Dados do autor: Cláudio Márcio do Carmo * Doutor em Letras: Estudos Lingüísticos Faculdade de Letras/UFMG e Professor Adjunto de Lingüística e Língua Portuguesa UFSJ e Professor do Mestrado em Letras: Teoria Literária e Crítica da Cultura PROMEL/UFSJ Endereço para contato: Universidade Federal de São João del-rei Campus Dom Bosco Praça Dom Helvécio, 74 36301-160 São João del-rei/mg Brasil Endereço eletrônico: claudius@ufsj.edu.br Data de recebimento: 30 maio 2007 Data de aprovação: 5 set. 2007
ANEXO O Padeiro Rubem Braga Levanto cedo, faço minhas abluções, ponho a chaleira no fogo para fazer café e abro a porta do apartamento mas não encontro o pão costumeiro.

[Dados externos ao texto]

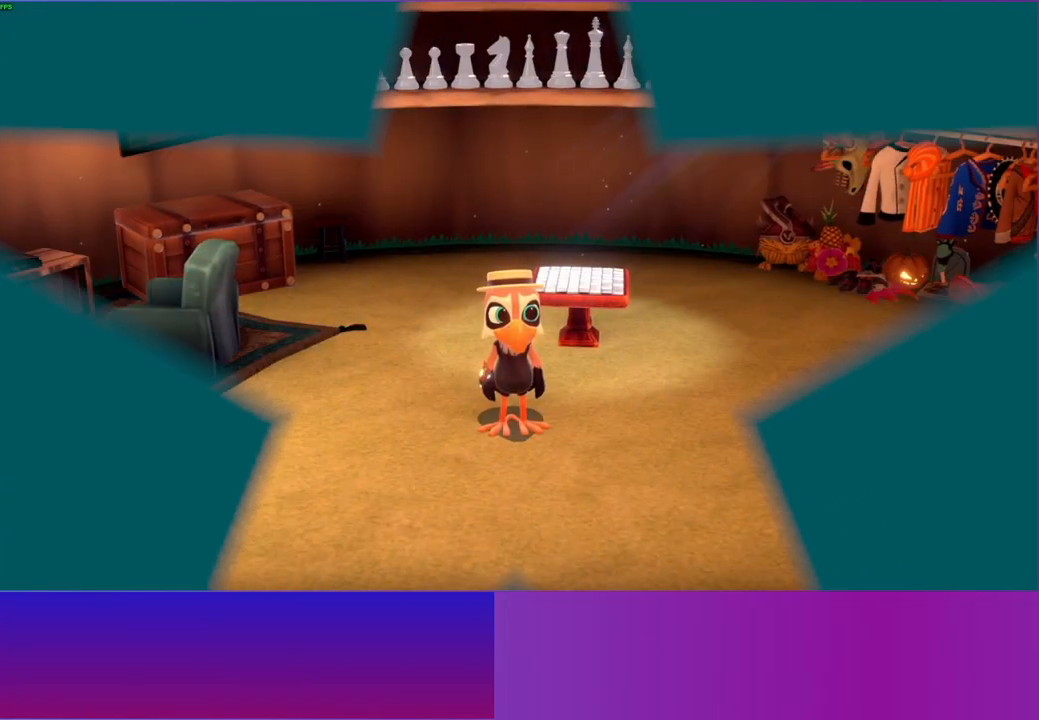
{"buttons": ["B"], "left_stick": "center", "right_stick": "center", "events": [[133, "left_stick", "down-left"], [233, "B", "down"], [233, "left_stick", "center"], [350, "B", "up"], [467, "B", "down"]]}
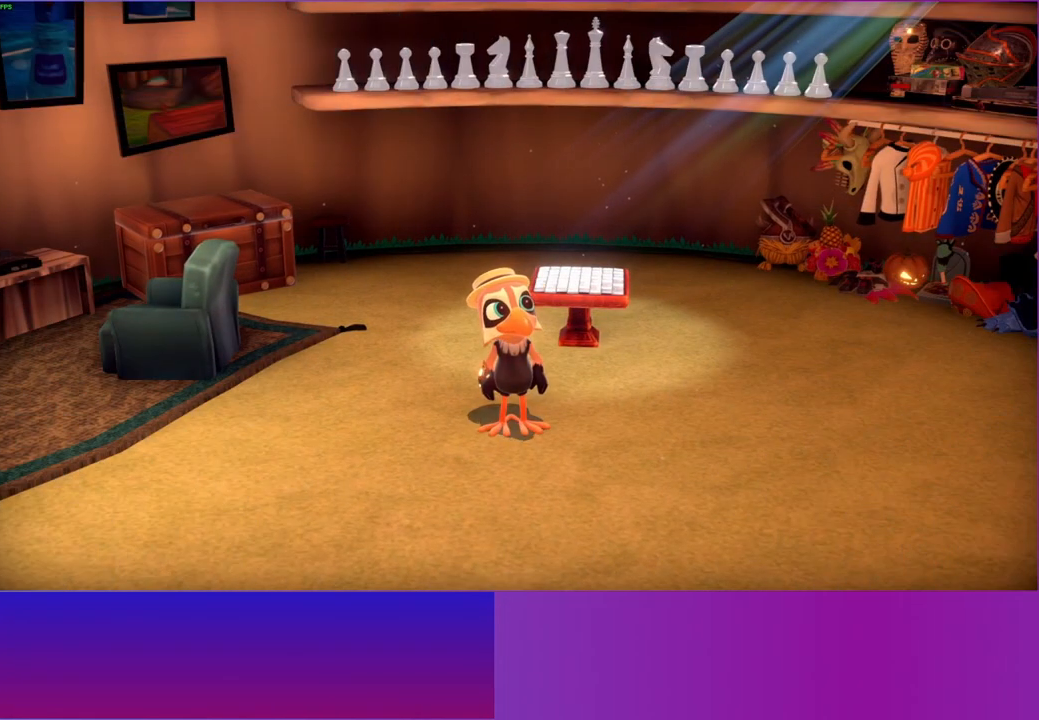
{"buttons": ["B"], "left_stick": "center", "right_stick": "center", "events": [[67, "B", "up"], [167, "B", "down"], [250, "B", "up"], [433, "B", "down"]]}
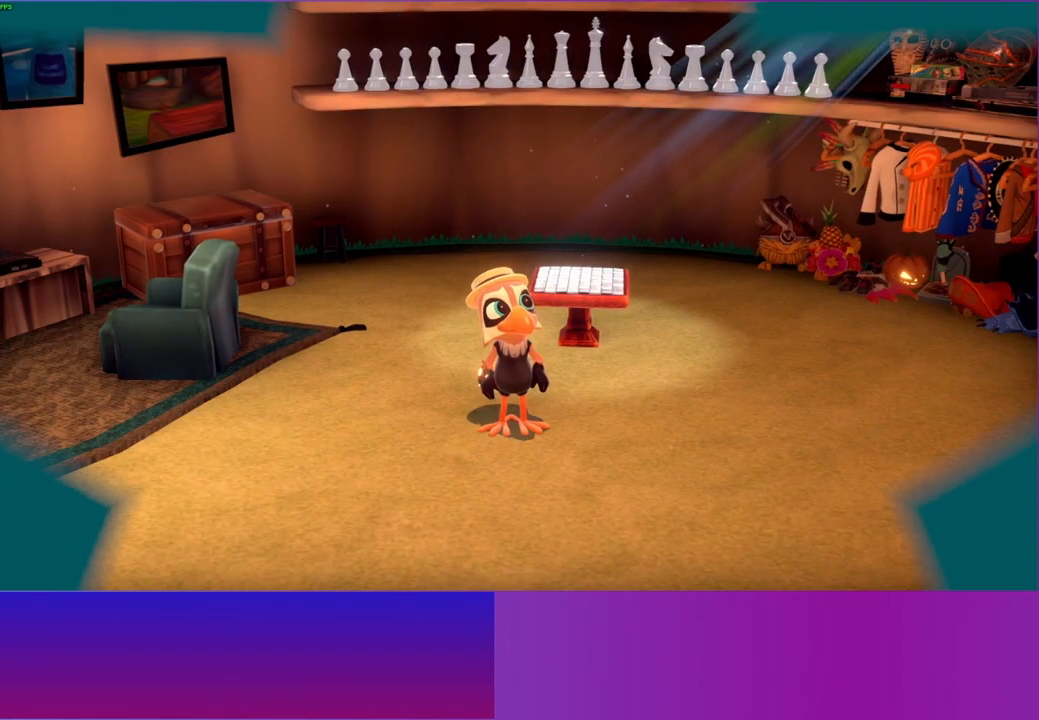
{"buttons": [], "left_stick": "down-left", "right_stick": "center", "events": [[50, "B", "up"], [233, "left_stick", "down-left"]]}
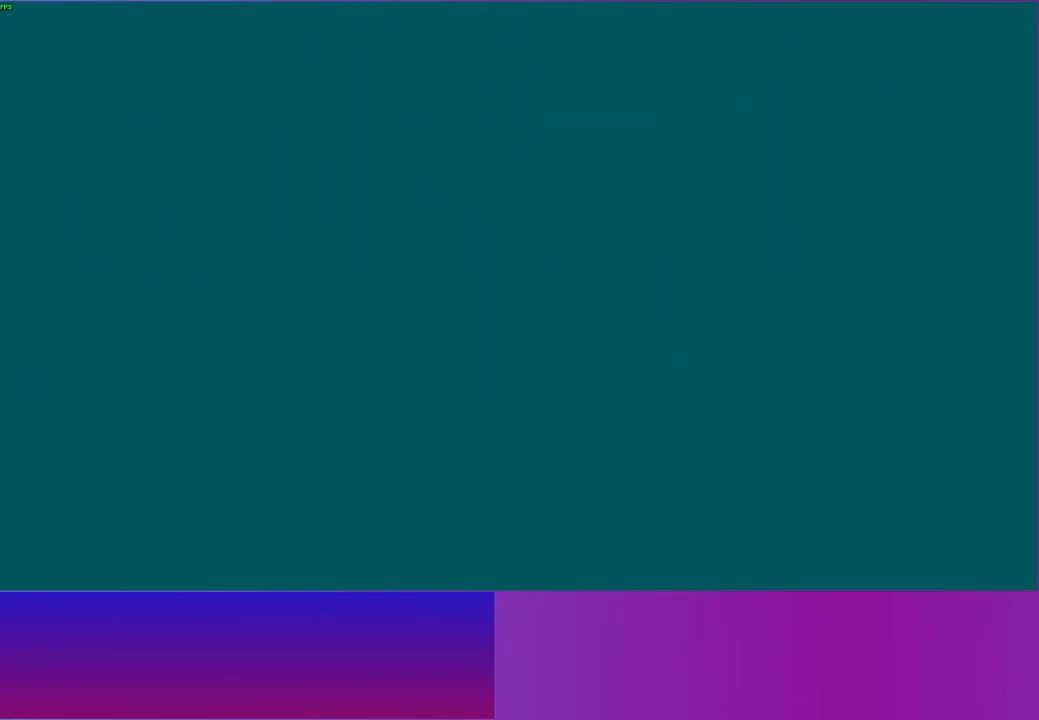
{"buttons": [], "left_stick": "down-left", "right_stick": "center", "events": []}
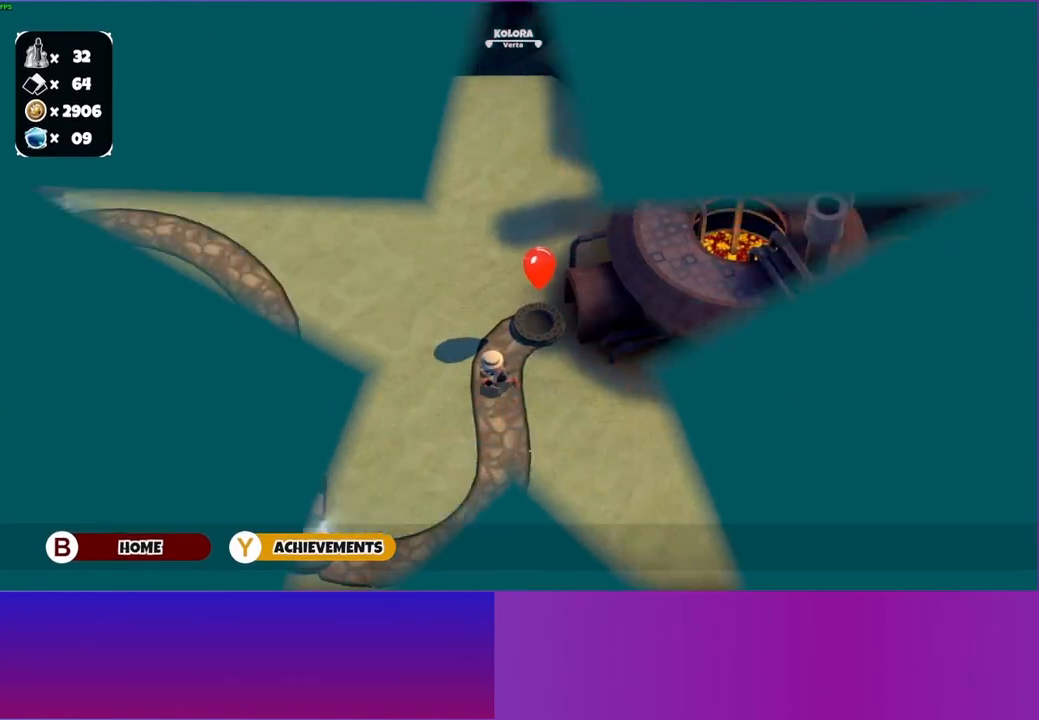
{"buttons": [], "left_stick": "left", "right_stick": "center", "events": [[67, "left_stick", "left"]]}
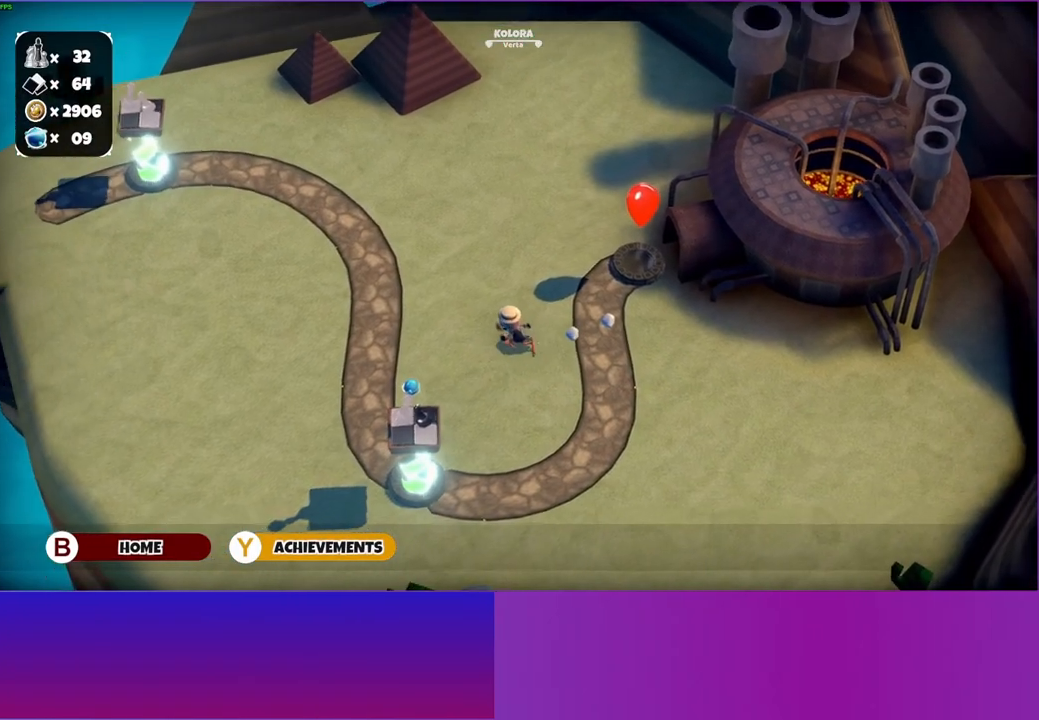
{"buttons": [], "left_stick": "up-left", "right_stick": "center", "events": [[233, "left_stick", "up-left"]]}
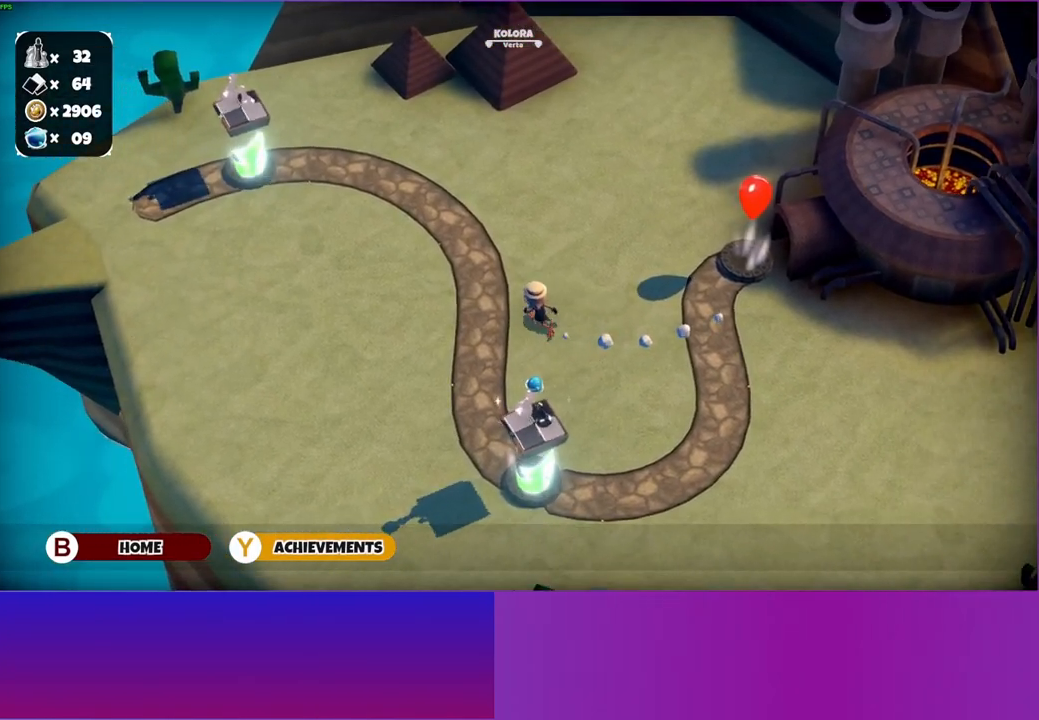
{"buttons": [], "left_stick": "up-left", "right_stick": "center", "events": []}
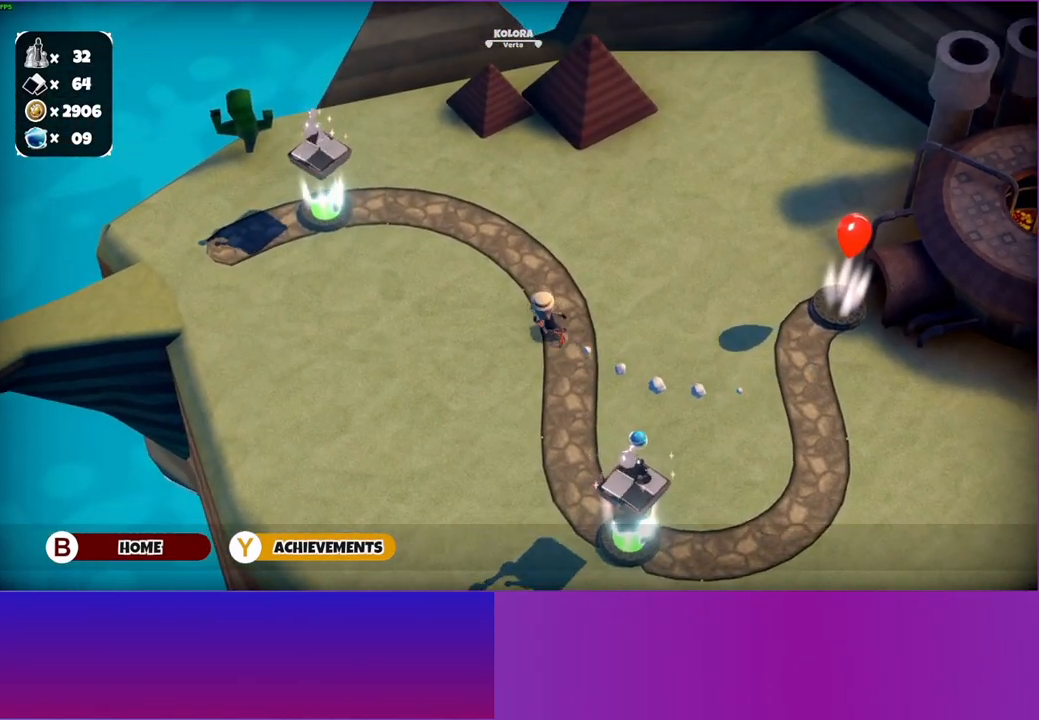
{"buttons": [], "left_stick": "left", "right_stick": "center", "events": [[67, "left_stick", "left"]]}
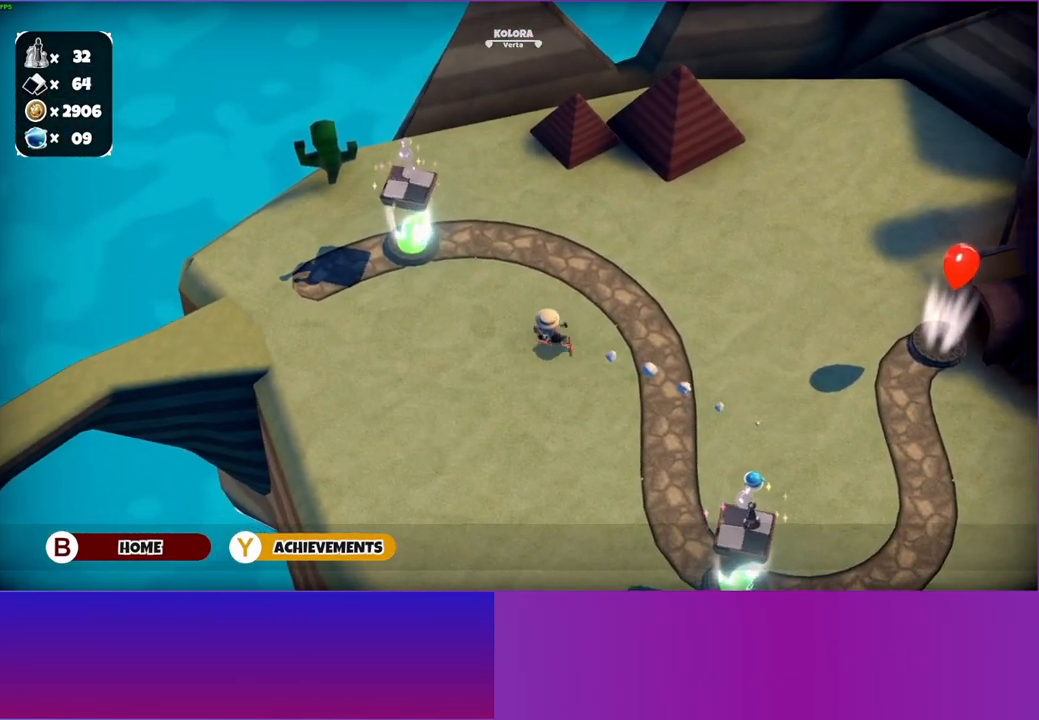
{"buttons": [], "left_stick": "left", "right_stick": "center", "events": []}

No mesmo instante me lembro de ter lido alguma coisa nos jornais da véspera sobre a "greve do pão dormido". De resto não é bem uma greve, é um lock-out, greve dos patrões, que suspenderam o trabalho noturno; acham que obrigando o povo a tomar seu café da manhã com pão dormido conseguirão não sei bem o que do governo. Está bem. Tomo o meu café com pão dormido, que não é tão ruim assim. E enquanto tomo café vou me lembrando de um homem modesto que conheci antigamente. Quando vinha deixar o pão à porta do apartamento ele apertava a campainha, mas, para não incomodar os moradores, avisava gritando: - Não é ninguém, é o padeiro! Interroguei-o uma vez: como tivera a idéia de gritar aquilo? "Então você não é ninguém?" Ele abriu um sorriso largo. Explicou que aprendera aquilo de ouvido. Muitas vezes lhe acontecera bater a campainha de uma casa e ser atendido por uma empregada ou outra pessoa qualquer, e ouvir uma voz que vinha lá de dentro perguntando quem era; e ouvir a pessoa que o atendera dizer para dentro: "não é ninguém, não senhora, é o padeiro". Assim ficara sabendo que não era ninguém... Ele me contou isso sem mágoa nenhuma, e se despediu ainda sorrindo. Eu não quis detê-lo para explicar que estava falando com um colega, ainda que menos importante. Naquele tempo eu também, como os padeiros, fazia o trabalho noturno. Era pela madrugada que deixava a redação de jornal, quase sempre depois de uma passagem pela oficina - e muitas vezes saía já levando na mão um dos primeiros exemplares rodados, o jornal ainda quentinho da máquina, como pão saído do forno. Ah, eu era rapaz, eu era rapaz naquele tempo! E às vezes me julgava importante porque no jornal que levava para casa, além de reportagens ou notas que eu escrevera sem assinar, ia uma crônica ou artigo com o meu nome. O jornal e o pão estariam bem cedinho na porta de cada lar; e dentro do meu coração eu recebi a lição de humildade daquele homem entre todos útil e entre todos alegre; "não é ninguém, é o padeiro!" E assobiava pelas escadas.